£3m funding for project to chart cellular diversity on Earth

The Biodiversity Cell Atlas is an international project, similar to the Human Cell Atlas, with the potential to enhance our understanding of evolution, inform conservation, and provide new insights into cellular diversity and function.

Dr Irene Papatheodorou - Team Leader at EMBL-EBI and soon to be Head of Data Science at the Earlham Institute - will be providing expertise to ensure that the vast data from the Biodiversity Cell Atlas remains an open resource for the scientific community.

The cell is the fundamental unit of biology. Within multicellular organisms - be they plant, animal, or human - cells can display enormous diversity. 

The goal of the Biodiversity Cell Atlas project is to understand the origins and functions of this diversity across the tree of life, thereby transforming our understanding of biology.

Cell atlases allow researchers to interrogate what each individual cell is doing at any given moment. Rapid advancements in sequencing technologies, such as single-cell RNA sequencing, have made creating cell atlases at scale possible. 

There is no universal solution, however, for creating cell atlases across animal, plant, fungus or other lifeforms. 

To address this challenge, a research group led by Arnau Sebé-Pedrós - ICREA Research Professor and Single Cell Genomics and Evolution Group Leader at the Centre for Genomic Regulation (CRG) in Barcelona - has been awarded funding by the Gordon and Betty Moore Foundation. 

The funding will allow the group to test and benchmark methodologies for profiling single-cell atlases in non-model organisms.

This will lay the groundwork for the ambitious work to chart the diversity of the different cell types on Earth – the Biodiversity Cell Atlas.

"Our planet has a vast living tapestry of cells, each with specialised functions and structures and a unique evolutionary story,” said Professor Sebé-Pedrós. 

“This funding is a bold first step towards explaining each type of cell’s journey on Earth, knowledge that can illuminate how these foundational units of life have evolved over time and provide new insights into the functional diversity and interactions between organisms” 

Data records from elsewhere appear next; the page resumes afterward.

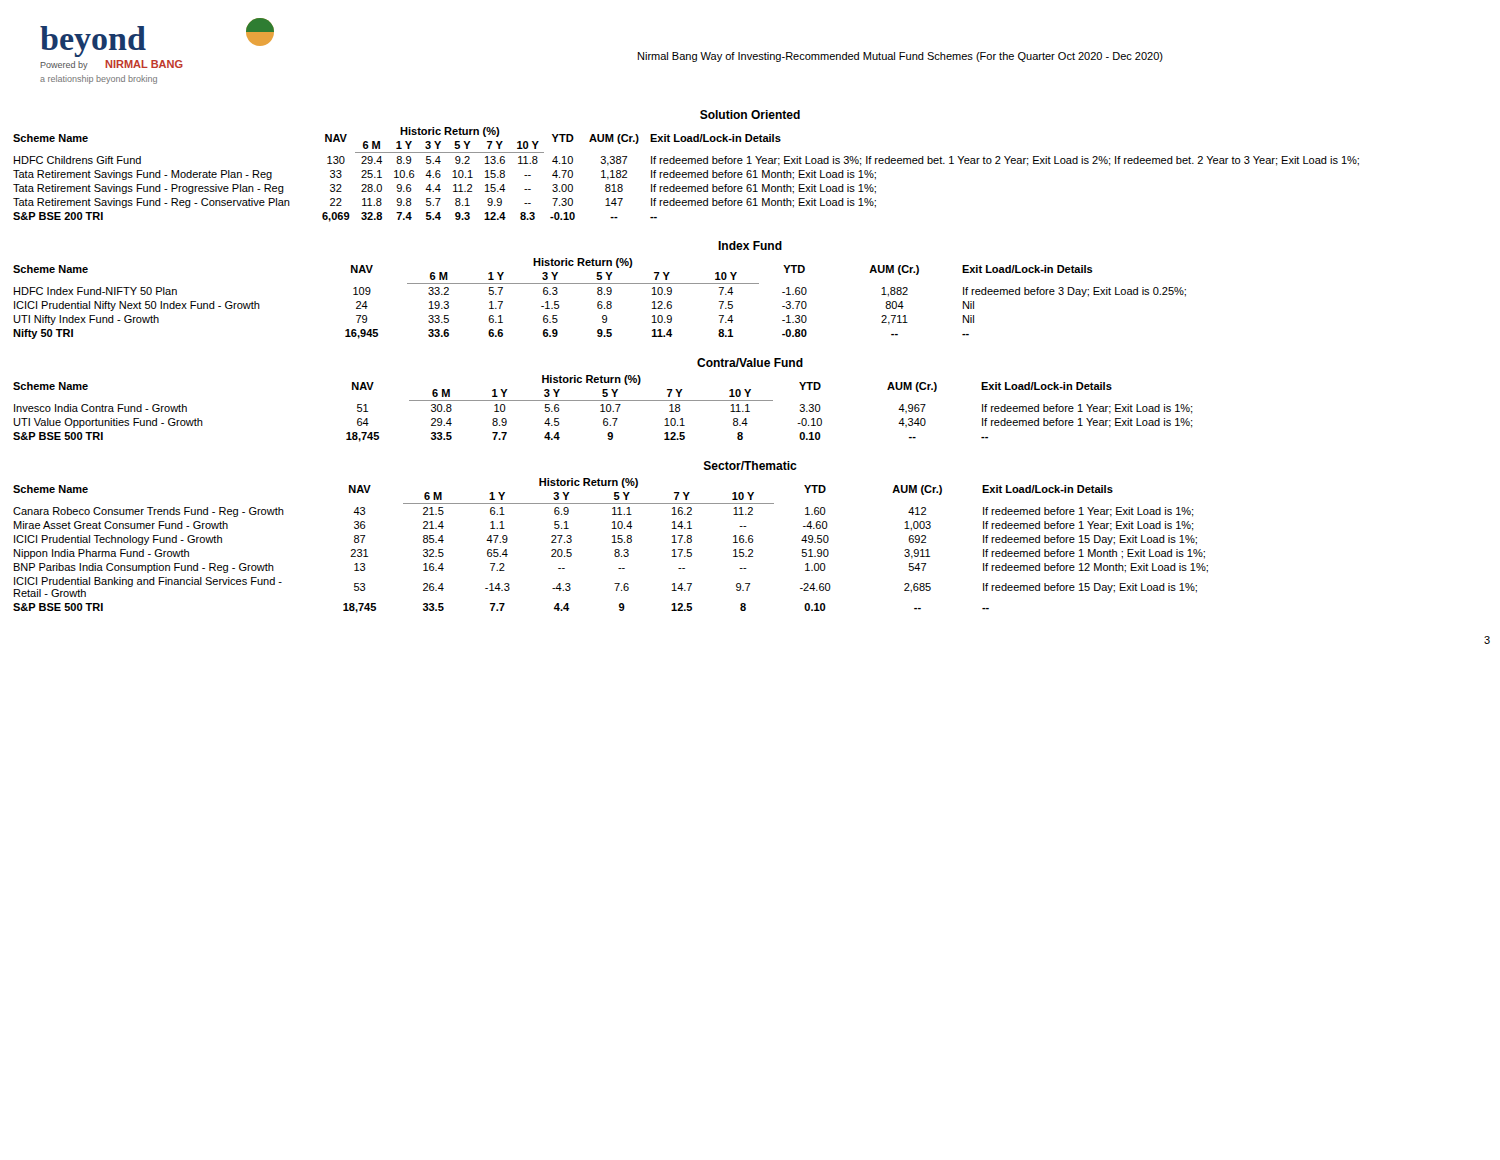beyond Powered by NIRMAL BANG a relationship beyond broking
Nirmal Bang Way of Investing-Recommended Mutual Fund Schemes (For the Quarter Oct 2020 - Dec 2020)
Solution Oriented
| Scheme Name | NAV | Historic Return (%) | YTD | AUM (Cr.) | Exit Load/Lock-in Details |
| --- | --- | --- | --- | --- | --- |
| 6 M | 1 Y | 3 Y | 5 Y | 7 Y | 10 Y |
| HDFC Childrens Gift Fund | 130 | 29.4 | 8.9 | 5.4 | 9.2 | 13.6 | 11.8 | 4.10 | 3,387 | If redeemed before 1 Year; Exit Load is 3%; If redeemed bet. 1 Year to 2 Year; Exit Load is 2%; If redeemed bet. 2 Year to 3 Year; Exit Load is 1%; |
| Tata Retirement Savings Fund - Moderate Plan - Reg | 33 | 25.1 | 10.6 | 4.6 | 10.1 | 15.8 | -- | 4.70 | 1,182 | If redeemed before 61 Month; Exit Load is 1%; |
| Tata Retirement Savings Fund - Progressive Plan - Reg | 32 | 28.0 | 9.6 | 4.4 | 11.2 | 15.4 | -- | 3.00 | 818 | If redeemed before 61 Month; Exit Load is 1%; |
| Tata Retirement Savings Fund - Reg - Conservative Plan | 22 | 11.8 | 9.8 | 5.7 | 8.1 | 9.9 | -- | 7.30 | 147 | If redeemed before 61 Month; Exit Load is 1%; |
| S&P BSE 200 TRI | 6,069 | 32.8 | 7.4 | 5.4 | 9.3 | 12.4 | 8.3 | -0.10 | -- | -- |
Index Fund
| Scheme Name | NAV | Historic Return (%) | YTD | AUM (Cr.) | Exit Load/Lock-in Details |
| --- | --- | --- | --- | --- | --- |
| 6 M | 1 Y | 3 Y | 5 Y | 7 Y | 10 Y |
| HDFC Index Fund-NIFTY 50 Plan | 109 | 33.2 | 5.7 | 6.3 | 8.9 | 10.9 | 7.4 | -1.60 | 1,882 | If redeemed before 3 Day; Exit Load is 0.25%; |
| ICICI Prudential Nifty Next 50 Index Fund - Growth | 24 | 19.3 | 1.7 | -1.5 | 6.8 | 12.6 | 7.5 | -3.70 | 804 | Nil |
| UTI Nifty Index Fund - Growth | 79 | 33.5 | 6.1 | 6.5 | 9 | 10.9 | 7.4 | -1.30 | 2,711 | Nil |
| Nifty 50 TRI | 16,945 | 33.6 | 6.6 | 6.9 | 9.5 | 11.4 | 8.1 | -0.80 | -- | -- |
Contra/Value Fund
| Scheme Name | NAV | Historic Return (%) | YTD | AUM (Cr.) | Exit Load/Lock-in Details |
| --- | --- | --- | --- | --- | --- |
| 6 M | 1 Y | 3 Y | 5 Y | 7 Y | 10 Y |
| Invesco India Contra Fund - Growth | 51 | 30.8 | 10 | 5.6 | 10.7 | 18 | 11.1 | 3.30 | 4,967 | If redeemed before 1 Year; Exit Load is 1%; |
| UTI Value Opportunities Fund - Growth | 64 | 29.4 | 8.9 | 4.5 | 6.7 | 10.1 | 8.4 | -0.10 | 4,340 | If redeemed before 1 Year; Exit Load is 1%; |
| S&P BSE 500 TRI | 18,745 | 33.5 | 7.7 | 4.4 | 9 | 12.5 | 8 | 0.10 | -- | -- |
Sector/Thematic
| Scheme Name | NAV | Historic Return (%) | YTD | AUM (Cr.) | Exit Load/Lock-in Details |
| --- | --- | --- | --- | --- | --- |
| 6 M | 1 Y | 3 Y | 5 Y | 7 Y | 10 Y |
| Canara Robeco Consumer Trends Fund - Reg - Growth | 43 | 21.5 | 6.1 | 6.9 | 11.1 | 16.2 | 11.2 | 1.60 | 412 | If redeemed before 1 Year; Exit Load is 1%; |
| Mirae Asset Great Consumer Fund - Growth | 36 | 21.4 | 1.1 | 5.1 | 10.4 | 14.1 | -- | -4.60 | 1,003 | If redeemed before 1 Year; Exit Load is 1%; |
| ICICI Prudential Technology Fund - Growth | 87 | 85.4 | 47.9 | 27.3 | 15.8 | 17.8 | 16.6 | 49.50 | 692 | If redeemed before 15 Day; Exit Load is 1%; |
| Nippon India Pharma Fund - Growth | 231 | 32.5 | 65.4 | 20.5 | 8.3 | 17.5 | 15.2 | 51.90 | 3,911 | If redeemed before 1 Month ; Exit Load is 1%; |
| BNP Paribas India Consumption Fund - Reg - Growth | 13 | 16.4 | 7.2 | -- | -- | -- | -- | 1.00 | 547 | If redeemed before 12 Month; Exit Load is 1%; |
| ICICI Prudential Banking and Financial Services Fund - Retail - Growth | 53 | 26.4 | -14.3 | -4.3 | 7.6 | 14.7 | 9.7 | -24.60 | 2,685 | If redeemed before 15 Day; Exit Load is 1%; |
| S&P BSE 500 TRI | 18,745 | 33.5 | 7.7 | 4.4 | 9 | 12.5 | 8 | 0.10 | -- | -- |
3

The project is a joint effort of different research communities that develop and apply single-cell sequencing technology to build cell atlases of model organisms, sequence genomes of a diversity of species, and compare single-cell genomics datasets.

To understand biodiversity at the cellular level, the Biodiversity Cell Atlas will create detailed maps of all the different types of cells in many different organisms similar to those created as part of the Human Cell Atlas initiative. 

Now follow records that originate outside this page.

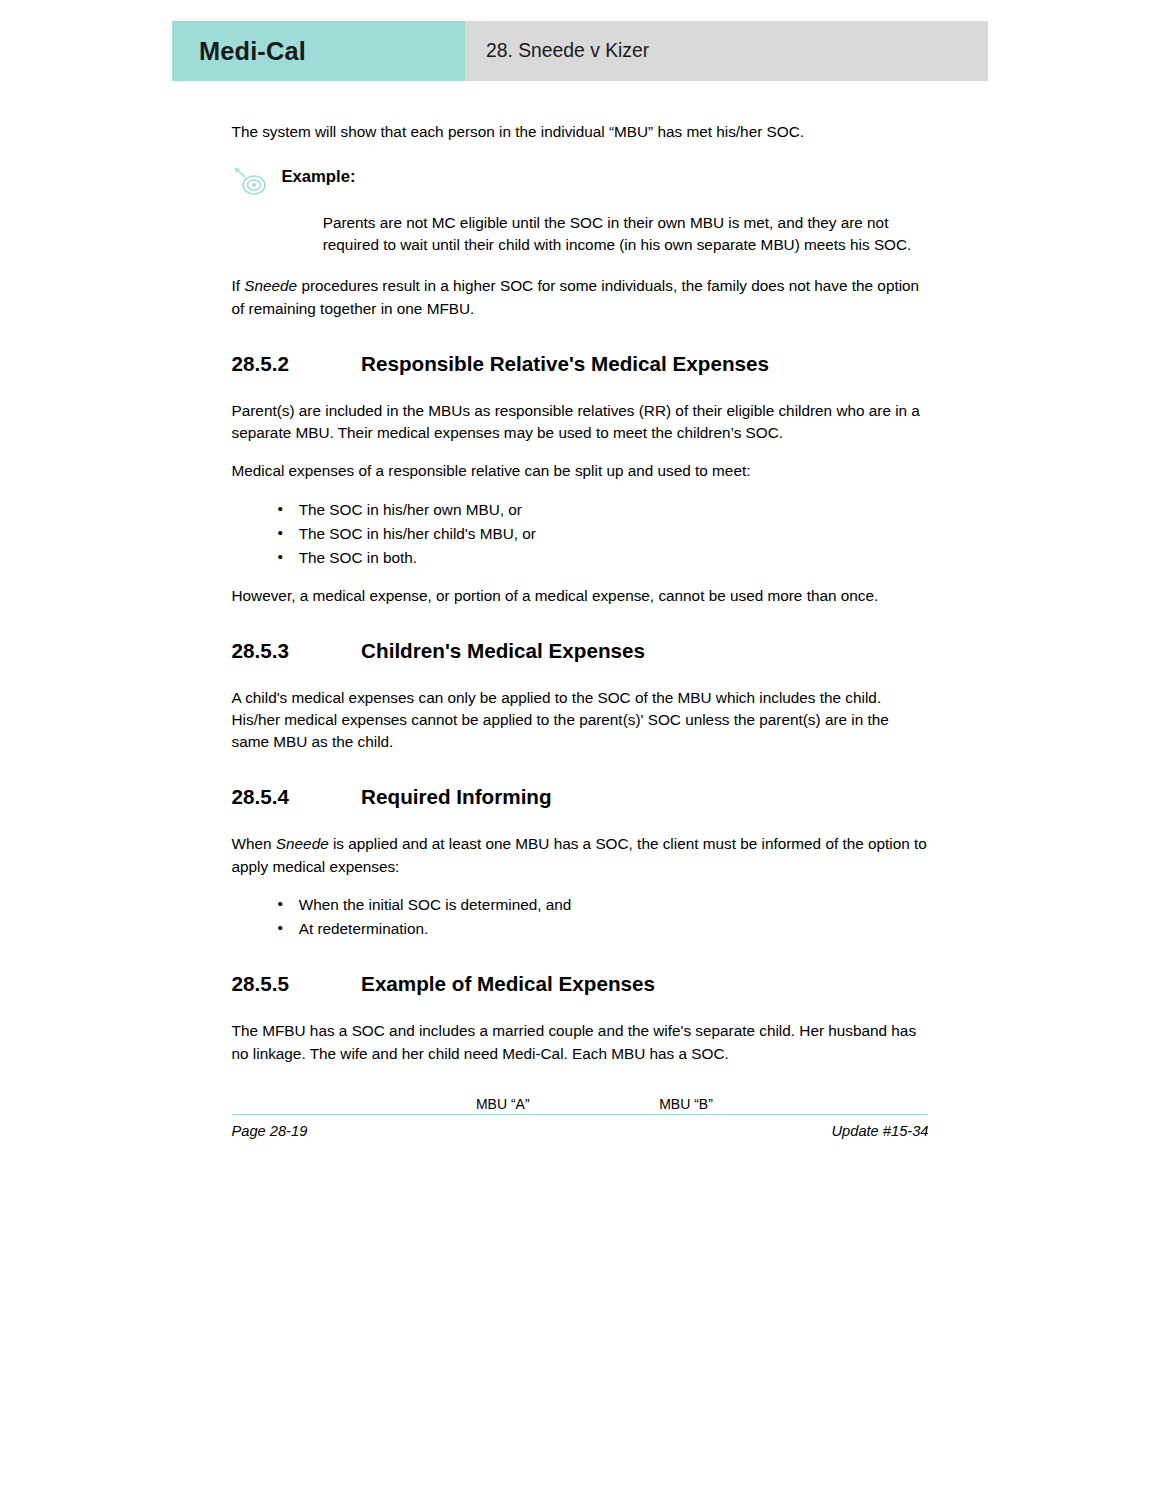Medi-Cal
28. Sneede v Kizer
The system will show that each person in the individual “MBU” has met his/her SOC.
Example:
Parents are not MC eligible until the SOC in their own MBU is met, and they are not required to wait until their child with income (in his own separate MBU) meets his SOC.
If Sneede procedures result in a higher SOC for some individuals, the family does not have the option of remaining together in one MFBU.
28.5.2 Responsible Relative's Medical Expenses
Parent(s) are included in the MBUs as responsible relatives (RR) of their eligible children who are in a separate MBU. Their medical expenses may be used to meet the children’s SOC.
Medical expenses of a responsible relative can be split up and used to meet:
The SOC in his/her own MBU, or
The SOC in his/her child's MBU, or
The SOC in both.
However, a medical expense, or portion of a medical expense, cannot be used more than once.
28.5.3 Children's Medical Expenses
A child's medical expenses can only be applied to the SOC of the MBU which includes the child. His/her medical expenses cannot be applied to the parent(s)' SOC unless the parent(s) are in the same MBU as the child.
28.5.4 Required Informing
When Sneede is applied and at least one MBU has a SOC, the client must be informed of the option to apply medical expenses:
When the initial SOC is determined, and
At redetermination.
28.5.5 Example of Medical Expenses
The MFBU has a SOC and includes a married couple and the wife's separate child. Her husband has no linkage. The wife and her child need Medi-Cal. Each MBU has a SOC.
MBU “A” MBU “B”
Page 28-19
Update #15-34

This requires collecting species in their natural habitat and finding ways of sequencing all the transcripts expressed inside each of these cells. Doing this at scale is a monumental effort requiring large-scale international collaborations.

One of the main hurdles of creating cell atlases for many different species is that scientists have yet to agree on a standard set of methodologies they can use to make comparing cell types across different species feasible in the first place. 

After addressing this, the next big challenge to overcome is how to process and store the huge amounts of data generated and make these accessible to the scientific community.

Researchers at the Earlham Institute and EMBL’s European Bioinformatics Institute (EMBL-EBI) will help to tackle the challenge of data analysis, integration, storage, and accessibility for the project. 

“This work has immense potential to advance our understanding of cellular biodiversity,” said Dr Irene Papatheodorou. 

“I will continue this work at the Earlham Institute, where we have a shared vision of creating a coordinated effort with EMBL-EBI to host and make these data from the Biodiversity Cell Atlas openly available to help accelerate research in this field. 

“We are at the cusp of a new era in biological discovery, where open data and international collaboration will allow us to chart the rich mosaic of life at a cellular level.”

Standardised pipelines across the project will help ensure that everyone processes their data in the same way, enabling accurate and meaningful comparisons between studies. 

The team will also create a comprehensive database for storing these cell atlases, fostering worldwide knowledge sharing and collaboration.

The creation of a Biodiversity Cell Atlas would have profound implications for many different areas, ranging from industrial applications and drug discovery to understanding the evolution of life.

Comparing cell types across species and life stages has already revealed important insights that the Biodiversity Cell Atlas can eventually support and expand upon.